A inadimplência da população rural chegou a 7,9% no início do ano, sinalizando um cenário de pressão financeira crescente. O movimento indica que a recuperação judicial deixou de ser apenas um recurso emergencial e passou a integrar o planejamento estratégico de produtores e empresas do agro.

Produtores pessoa física lideram alta nos pedidos

Entre os destaques, os produtores rurais pessoa física registraram 195 solicitações de RJ no primeiro trimestre de 2025, um salto de 39,2% sobre o trimestre anterior e de 83,9% em comparação com os 106 pedidos do mesmo período de 2024.

Matheus Matos, Sócio e Diretor Jurídico da MA7 Negócios

Esse grupo inclui principalmente arrendatários e produtores sem posse formal da terra, considerados mais vulneráveis devido à dificuldade de acesso a crédito e margens operacionais reduzidas.

Já os produtores pessoa jurídica contabilizaram 113 solicitações no período, ante 110 no trimestre anterior e 86 no mesmo intervalo de 2024, representando crescimento anual de 31%. As empresas da cadeia agroindustrial somaram 81 pedidos entre janeiro e março, número 15,7% superior ao trimestre anterior e 5,1% acima de um ano antes.

CONTINUA APÓS A PUBLICIDADE

Judicialização vira ferramenta de sobrevivência

Além das recuperações judiciais, o número de ações revisionais e execuções contra produtores rurais cresceu mais de 20% no último ano. Em âmbito nacional, as RJs aumentaram mais de 30% nos últimos 12 meses, consolidando a judicialização como parte do cotidiano empresarial.

“Estamos vendo produtores recorrerem ao Judiciário como ferramenta para ganhar tempo e preservar a operação. Isso não é sinal de fragilidade apenas, mas de adaptação a um sistema de crédito que deixou de atender à realidade do campo”, analisa Matheus Matos, sócio da MA7 Negócios.

O movimento reflete um ambiente financeiro marcado por custos crescentes, juros elevados e restrição bancária, levando agricultores a buscar renegociação e fôlego de caixa através dos tribunais.

Monetização de ativos judiciais ganha força

Diante das dificuldades de acesso a capital de giro, cresce a monetização de ativos judiciais no agronegócio. Créditos tributários, indenizações e processos judiciais estão sendo convertidos em liquidez imediata para produtores que enfrentam queda de receita.

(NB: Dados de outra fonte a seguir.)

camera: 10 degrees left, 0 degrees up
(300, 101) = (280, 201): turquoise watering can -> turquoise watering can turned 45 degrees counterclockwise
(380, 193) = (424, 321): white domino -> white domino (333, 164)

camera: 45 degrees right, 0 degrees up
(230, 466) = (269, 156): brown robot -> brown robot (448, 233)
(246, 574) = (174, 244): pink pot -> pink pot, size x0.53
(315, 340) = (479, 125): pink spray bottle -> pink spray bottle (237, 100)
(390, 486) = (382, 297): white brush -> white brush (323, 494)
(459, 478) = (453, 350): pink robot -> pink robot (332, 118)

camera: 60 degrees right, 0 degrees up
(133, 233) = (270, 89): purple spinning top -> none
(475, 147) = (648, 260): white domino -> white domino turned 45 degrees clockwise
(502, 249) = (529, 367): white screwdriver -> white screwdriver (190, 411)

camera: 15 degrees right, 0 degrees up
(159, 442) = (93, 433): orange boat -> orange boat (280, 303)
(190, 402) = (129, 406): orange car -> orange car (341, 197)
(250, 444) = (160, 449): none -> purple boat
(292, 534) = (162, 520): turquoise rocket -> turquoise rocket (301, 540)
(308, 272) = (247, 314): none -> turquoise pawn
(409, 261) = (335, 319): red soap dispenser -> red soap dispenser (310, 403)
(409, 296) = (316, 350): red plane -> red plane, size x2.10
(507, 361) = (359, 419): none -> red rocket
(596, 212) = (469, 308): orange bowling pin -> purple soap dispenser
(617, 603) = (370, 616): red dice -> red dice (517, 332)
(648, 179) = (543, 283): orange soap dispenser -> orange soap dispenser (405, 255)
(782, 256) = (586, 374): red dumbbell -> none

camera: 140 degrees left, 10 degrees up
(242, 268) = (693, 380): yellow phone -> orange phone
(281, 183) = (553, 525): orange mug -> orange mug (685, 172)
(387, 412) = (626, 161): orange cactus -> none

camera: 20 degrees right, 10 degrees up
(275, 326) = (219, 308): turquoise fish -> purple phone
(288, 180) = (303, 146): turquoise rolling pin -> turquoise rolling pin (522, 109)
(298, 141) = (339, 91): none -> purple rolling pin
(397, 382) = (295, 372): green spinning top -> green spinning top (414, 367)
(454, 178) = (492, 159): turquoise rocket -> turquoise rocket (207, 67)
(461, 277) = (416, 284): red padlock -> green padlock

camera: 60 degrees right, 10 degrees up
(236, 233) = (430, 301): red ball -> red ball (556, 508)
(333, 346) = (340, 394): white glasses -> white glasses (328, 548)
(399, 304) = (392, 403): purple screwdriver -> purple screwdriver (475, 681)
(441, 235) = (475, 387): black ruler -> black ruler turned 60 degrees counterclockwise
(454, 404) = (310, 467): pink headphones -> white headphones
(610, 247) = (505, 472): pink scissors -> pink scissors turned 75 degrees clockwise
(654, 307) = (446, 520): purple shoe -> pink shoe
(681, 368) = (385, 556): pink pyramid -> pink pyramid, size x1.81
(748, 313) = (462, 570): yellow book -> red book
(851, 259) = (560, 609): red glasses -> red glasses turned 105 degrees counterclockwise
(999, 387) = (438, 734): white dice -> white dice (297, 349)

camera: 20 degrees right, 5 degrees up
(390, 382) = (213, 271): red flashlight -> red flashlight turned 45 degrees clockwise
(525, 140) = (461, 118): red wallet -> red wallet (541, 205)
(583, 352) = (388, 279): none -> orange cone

O mercado de créditos judiciais, que já movimenta bilhões de reais no Brasil, tornou-se alternativa concreta para manter operações ativas. “Ativos que antes ficavam invisíveis agora viraram fonte de liquidez. Um crédito tributário ou uma ação judicial pode ser convertido em capital para pagar fornecedores, investir em tecnologia e manter o negócio vivo”, explica Matos.

Reinvenção como resposta à crise

Especialistas destacam que, apesar de indicar estresse financeiro, o aumento nas ações judiciais também demonstra a capacidade de adaptação do agronegócio. Com o setor respondendo por quase 30% do PIB brasileiro, a combinação entre judicialização, crédito estruturado e securitização pode redesenhar o financiamento rural.

“O agro está mostrando que consegue se reinventar mesmo sob pressão. O que antes era visto como último recurso agora passa a ser ferramenta estratégica de reequilíbrio financeiro”, avalia o sócio da MA7 Negócios.

O desafio atual é transformar soluções emergenciais em estratégias permanentes. E com isso garantir previsibilidade e sustentabilidade para um dos pilares da economia brasileira em um cenário de incertezas crescentes.